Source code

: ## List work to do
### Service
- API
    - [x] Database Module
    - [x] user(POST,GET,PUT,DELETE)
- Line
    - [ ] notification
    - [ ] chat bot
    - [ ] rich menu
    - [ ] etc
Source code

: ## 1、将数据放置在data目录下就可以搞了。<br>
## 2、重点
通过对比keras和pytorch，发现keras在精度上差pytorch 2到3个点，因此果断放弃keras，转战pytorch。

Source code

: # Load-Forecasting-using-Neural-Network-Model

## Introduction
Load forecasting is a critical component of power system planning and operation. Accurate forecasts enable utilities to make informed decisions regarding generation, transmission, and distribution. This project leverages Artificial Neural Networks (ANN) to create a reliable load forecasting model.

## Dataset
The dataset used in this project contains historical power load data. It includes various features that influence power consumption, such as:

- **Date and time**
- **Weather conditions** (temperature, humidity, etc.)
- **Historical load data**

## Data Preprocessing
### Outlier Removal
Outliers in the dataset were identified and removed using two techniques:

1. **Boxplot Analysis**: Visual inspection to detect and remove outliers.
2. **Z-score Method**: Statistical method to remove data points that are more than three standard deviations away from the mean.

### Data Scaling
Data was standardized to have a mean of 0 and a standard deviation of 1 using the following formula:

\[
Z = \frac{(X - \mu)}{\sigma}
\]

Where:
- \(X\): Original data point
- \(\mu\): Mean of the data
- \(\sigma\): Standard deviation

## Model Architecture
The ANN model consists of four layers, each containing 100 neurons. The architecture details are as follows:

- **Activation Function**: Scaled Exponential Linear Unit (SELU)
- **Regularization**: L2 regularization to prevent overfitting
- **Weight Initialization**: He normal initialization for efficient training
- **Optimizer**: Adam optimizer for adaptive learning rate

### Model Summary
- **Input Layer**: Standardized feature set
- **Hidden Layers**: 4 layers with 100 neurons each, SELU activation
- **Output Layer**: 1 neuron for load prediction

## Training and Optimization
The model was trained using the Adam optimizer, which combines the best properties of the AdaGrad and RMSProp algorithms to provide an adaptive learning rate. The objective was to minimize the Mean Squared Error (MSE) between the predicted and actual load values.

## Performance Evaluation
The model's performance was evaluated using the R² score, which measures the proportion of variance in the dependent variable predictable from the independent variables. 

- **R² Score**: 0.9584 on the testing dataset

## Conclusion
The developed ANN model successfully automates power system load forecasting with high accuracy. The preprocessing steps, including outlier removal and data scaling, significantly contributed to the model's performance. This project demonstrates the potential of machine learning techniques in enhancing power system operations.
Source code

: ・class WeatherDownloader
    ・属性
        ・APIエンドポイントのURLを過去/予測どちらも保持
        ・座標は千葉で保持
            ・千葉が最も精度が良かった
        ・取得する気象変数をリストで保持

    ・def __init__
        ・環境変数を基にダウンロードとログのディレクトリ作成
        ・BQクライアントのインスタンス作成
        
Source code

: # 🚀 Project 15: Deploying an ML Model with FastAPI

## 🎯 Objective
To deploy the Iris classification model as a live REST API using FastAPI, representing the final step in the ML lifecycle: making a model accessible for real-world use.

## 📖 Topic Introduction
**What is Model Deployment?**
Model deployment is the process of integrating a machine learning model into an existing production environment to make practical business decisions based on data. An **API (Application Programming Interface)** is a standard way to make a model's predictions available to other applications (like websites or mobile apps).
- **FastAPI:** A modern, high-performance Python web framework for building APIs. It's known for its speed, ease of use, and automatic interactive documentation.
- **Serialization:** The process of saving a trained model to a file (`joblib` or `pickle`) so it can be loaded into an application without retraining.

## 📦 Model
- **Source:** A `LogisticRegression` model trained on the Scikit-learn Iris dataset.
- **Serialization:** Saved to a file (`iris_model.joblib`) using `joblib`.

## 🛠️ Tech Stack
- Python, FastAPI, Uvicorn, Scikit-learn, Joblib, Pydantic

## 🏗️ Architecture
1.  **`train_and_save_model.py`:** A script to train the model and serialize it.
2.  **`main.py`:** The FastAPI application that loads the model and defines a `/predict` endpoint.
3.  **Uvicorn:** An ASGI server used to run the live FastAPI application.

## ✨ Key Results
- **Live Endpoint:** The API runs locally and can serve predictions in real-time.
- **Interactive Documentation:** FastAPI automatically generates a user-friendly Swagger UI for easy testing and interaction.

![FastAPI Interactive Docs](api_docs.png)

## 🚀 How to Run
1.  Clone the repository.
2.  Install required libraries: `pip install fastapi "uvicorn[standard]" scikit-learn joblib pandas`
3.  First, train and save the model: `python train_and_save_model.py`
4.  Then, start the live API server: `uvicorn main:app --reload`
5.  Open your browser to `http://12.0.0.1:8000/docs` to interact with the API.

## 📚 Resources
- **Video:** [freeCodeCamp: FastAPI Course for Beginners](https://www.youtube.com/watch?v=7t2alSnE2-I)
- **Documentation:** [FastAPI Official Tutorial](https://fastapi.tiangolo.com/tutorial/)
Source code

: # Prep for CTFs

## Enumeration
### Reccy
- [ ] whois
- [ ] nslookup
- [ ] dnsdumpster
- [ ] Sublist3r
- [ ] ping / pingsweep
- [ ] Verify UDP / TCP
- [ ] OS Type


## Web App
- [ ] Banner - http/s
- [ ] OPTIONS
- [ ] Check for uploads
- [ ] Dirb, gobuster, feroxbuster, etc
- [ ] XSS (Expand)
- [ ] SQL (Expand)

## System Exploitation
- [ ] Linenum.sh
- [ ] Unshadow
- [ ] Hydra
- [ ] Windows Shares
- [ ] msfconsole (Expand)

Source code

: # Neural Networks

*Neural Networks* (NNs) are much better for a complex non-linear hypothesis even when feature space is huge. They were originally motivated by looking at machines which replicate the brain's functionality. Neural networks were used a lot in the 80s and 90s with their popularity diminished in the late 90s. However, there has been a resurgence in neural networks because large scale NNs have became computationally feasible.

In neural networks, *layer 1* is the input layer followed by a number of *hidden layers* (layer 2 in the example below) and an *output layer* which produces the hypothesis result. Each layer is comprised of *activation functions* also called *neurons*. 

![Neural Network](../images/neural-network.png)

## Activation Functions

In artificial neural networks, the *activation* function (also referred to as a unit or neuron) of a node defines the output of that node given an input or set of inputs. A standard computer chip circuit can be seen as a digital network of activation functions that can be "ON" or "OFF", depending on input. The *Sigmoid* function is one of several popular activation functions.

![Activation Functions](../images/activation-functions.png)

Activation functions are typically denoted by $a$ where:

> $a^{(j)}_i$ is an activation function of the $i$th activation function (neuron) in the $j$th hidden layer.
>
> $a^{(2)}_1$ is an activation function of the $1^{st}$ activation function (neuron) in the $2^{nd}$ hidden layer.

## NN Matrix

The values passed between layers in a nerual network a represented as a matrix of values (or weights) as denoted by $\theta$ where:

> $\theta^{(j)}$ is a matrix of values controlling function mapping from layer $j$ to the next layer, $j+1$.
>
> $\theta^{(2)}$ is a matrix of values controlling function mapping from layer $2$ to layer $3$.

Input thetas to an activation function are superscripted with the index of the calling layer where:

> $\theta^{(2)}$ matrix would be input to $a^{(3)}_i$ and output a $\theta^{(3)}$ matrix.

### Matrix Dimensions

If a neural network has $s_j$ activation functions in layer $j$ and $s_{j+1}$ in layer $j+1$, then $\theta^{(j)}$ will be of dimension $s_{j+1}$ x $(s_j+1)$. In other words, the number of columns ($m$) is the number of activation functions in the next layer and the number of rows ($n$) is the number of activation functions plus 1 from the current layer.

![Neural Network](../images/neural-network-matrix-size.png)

Assignment: The records above need to be retyped in full, exactly as given.

Response to the task:
Source code

: ## List work to do
### Service
- API
    - [x] Database Module
    - [x] user(POST,GET,PUT,DELETE)
- Line
    - [ ] notification
    - [ ] chat bot
    - [ ] rich menu
    - [ ] etc
Source code

: ## 1、将数据放置在data目录下就可以搞了。<br>
## 2、重点
通过对比keras和pytorch，发现keras在精度上差pytorch 2到3个点，因此果断放弃keras，转战pytorch。

Source code

: # Load-Forecasting-using-Neural-Network-Model

## Introduction
Load forecasting is a critical component of power system planning and operation. Accurate forecasts enable utilities to make informed decisions regarding generation, transmission, and distribution. This project leverages Artificial Neural Networks (ANN) to create a reliable load forecasting model.

## Dataset
The dataset used in this project contains historical power load data. It includes various features that influence power consumption, such as:

- **Date and time**
- **Weather conditions** (temperature, humidity, etc.)
- **Historical load data**

## Data Preprocessing
### Outlier Removal
Outliers in the dataset were identified and removed using two techniques:

1. **Boxplot Analysis**: Visual inspection to detect and remove outliers.
2. **Z-score Method**: Statistical method to remove data points that are more than three standard deviations away from the mean.

### Data Scaling
Data was standardized to have a mean of 0 and a standard deviation of 1 using the following formula:

\[
Z = \frac{(X - \mu)}{\sigma}
\]

Where:
- \(X\): Original data point
- \(\mu\): Mean of the data
- \(\sigma\): Standard deviation

## Model Architecture
The ANN model consists of four layers, each containing 100 neurons. The architecture details are as follows:

- **Activation Function**: Scaled Exponential Linear Unit (SELU)
- **Regularization**: L2 regularization to prevent overfitting
- **Weight Initialization**: He normal initialization for efficient training
- **Optimizer**: Adam optimizer for adaptive learning rate

### Model Summary
- **Input Layer**: Standardized feature set
- **Hidden Layers**: 4 layers with 100 neurons each, SELU activation
- **Output Layer**: 1 neuron for load prediction

## Training and Optimization
The model was trained using the Adam optimizer, which combines the best properties of the AdaGrad and RMSProp algorithms to provide an adaptive learning rate. The objective was to minimize the Mean Squared Error (MSE) between the predicted and actual load values.

## Performance Evaluation
The model's performance was evaluated using the R² score, which measures the proportion of variance in the dependent variable predictable from the independent variables. 

- **R² Score**: 0.9584 on the testing dataset

## Conclusion
The developed ANN model successfully automates power system load forecasting with high accuracy. The preprocessing steps, including outlier removal and data scaling, significantly contributed to the model's performance. This project demonstrates the potential of machine learning techniques in enhancing power system operations.
Source code

: ・class WeatherDownloader
    ・属性
        ・APIエンドポイントのURLを過去/予測どちらも保持
        ・座標は千葉で保持
            ・千葉が最も精度が良かった
        ・取得する気象変数をリストで保持

    ・def __init__
        ・環境変数を基にダウンロードとログのディレクトリ作成
        ・BQクライアントのインスタンス作成
        
Source code

: # 🚀 Project 15: Deploying an ML Model with FastAPI

## 🎯 Objective
To deploy the Iris classification model as a live REST API using FastAPI, representing the final step in the ML lifecycle: making a model accessible for real-world use.

## 📖 Topic Introduction
**What is Model Deployment?**
Model deployment is the process of integrating a machine learning model into an existing production environment to make practical business decisions based on data. An **API (Application Programming Interface)** is a standard way to make a model's predictions available to other applications (like websites or mobile apps).
- **FastAPI:** A modern, high-performance Python web framework for building APIs. It's known for its speed, ease of use, and automatic interactive documentation.
- **Serialization:** The process of saving a trained model to a file (`joblib` or `pickle`) so it can be loaded into an application without retraining.

## 📦 Model
- **Source:** A `LogisticRegression` model trained on the Scikit-learn Iris dataset.
- **Serialization:** Saved to a file (`iris_model.joblib`) using `joblib`.

## 🛠️ Tech Stack
- Python, FastAPI, Uvicorn, Scikit-learn, Joblib, Pydantic

## 🏗️ Architecture
1.  **`train_and_save_model.py`:** A script to train the model and serialize it.
2.  **`main.py`:** The FastAPI application that loads the model and defines a `/predict` endpoint.
3.  **Uvicorn:** An ASGI server used to run the live FastAPI application.

## ✨ Key Results
- **Live Endpoint:** The API runs locally and can serve predictions in real-time.
- **Interactive Documentation:** FastAPI automatically generates a user-friendly Swagger UI for easy testing and interaction.

![FastAPI Interactive Docs](api_docs.png)

## 🚀 How to Run
1.  Clone the repository.
2.  Install required libraries: `pip install fastapi "uvicorn[standard]" scikit-learn joblib pandas`
3.  First, train and save the model: `python train_and_save_model.py`
4.  Then, start the live API server: `uvicorn main:app --reload`
5.  Open your browser to `http://12.0.0.1:8000/docs` to interact with the API.

## 📚 Resources
- **Video:** [freeCodeCamp: FastAPI Course for Beginners](https://www.youtube.com/watch?v=7t2alSnE2-I)
- **Documentation:** [FastAPI Official Tutorial](https://fastapi.tiangolo.com/tutorial/)
Source code

: # Prep for CTFs

## Enumeration
### Reccy
- [ ] whois
- [ ] nslookup
- [ ] dnsdumpster
- [ ] Sublist3r
- [ ] ping / pingsweep
- [ ] Verify UDP / TCP
- [ ] OS Type


## Web App
- [ ] Banner - http/s
- [ ] OPTIONS
- [ ] Check for uploads
- [ ] Dirb, gobuster, feroxbuster, etc
- [ ] XSS (Expand)
- [ ] SQL (Expand)

## System Exploitation
- [ ] Linenum.sh
- [ ] Unshadow
- [ ] Hydra
- [ ] Windows Shares
- [ ] msfconsole (Expand)

Source code

: # Neural Networks

*Neural Networks* (NNs) are much better for a complex non-linear hypothesis even when feature space is huge. They were originally motivated by looking at machines which replicate the brain's functionality. Neural networks were used a lot in the 80s and 90s with their popularity diminished in the late 90s. However, there has been a resurgence in neural networks because large scale NNs have became computationally feasible.

In neural networks, *layer 1* is the input layer followed by a number of *hidden layers* (layer 2 in the example below) and an *output layer* which produces the hypothesis result. Each layer is comprised of *activation functions* also called *neurons*. 

![Neural Network](../images/neural-network.png)

## Activation Functions

In artificial neural networks, the *activation* function (also referred to as a unit or neuron) of a node defines the output of that node given an input or set of inputs. A standard computer chip circuit can be seen as a digital network of activation functions that can be "ON" or "OFF", depending on input. The *Sigmoid* function is one of several popular activation functions.

![Activation Functions](../images/activation-functions.png)

Activation functions are typically denoted by $a$ where:

> $a^{(j)}_i$ is an activation function of the $i$th activation function (neuron) in the $j$th hidden layer.
>
> $a^{(2)}_1$ is an activation function of the $1^{st}$ activation function (neuron) in the $2^{nd}$ hidden layer.

## NN Matrix

The values passed between layers in a nerual network a represented as a matrix of values (or weights) as denoted by $\theta$ where:

> $\theta^{(j)}$ is a matrix of values controlling function mapping from layer $j$ to the next layer, $j+1$.
>
> $\theta^{(2)}$ is a matrix of values controlling function mapping from layer $2$ to layer $3$.

Input thetas to an activation function are superscripted with the index of the calling layer where:

> $\theta^{(2)}$ matrix would be input to $a^{(3)}_i$ and output a $\theta^{(3)}$ matrix.

### Matrix Dimensions

If a neural network has $s_j$ activation functions in layer $j$ and $s_{j+1}$ in layer $j+1$, then $\theta^{(j)}$ will be of dimension $s_{j+1}$ x $(s_j+1)$. In other words, the number of columns ($m$) is the number of activation functions in the next layer and the number of rows ($n$) is the number of activation functions plus 1 from the current layer.

![Neural Network](../images/neural-network-matrix-size.png)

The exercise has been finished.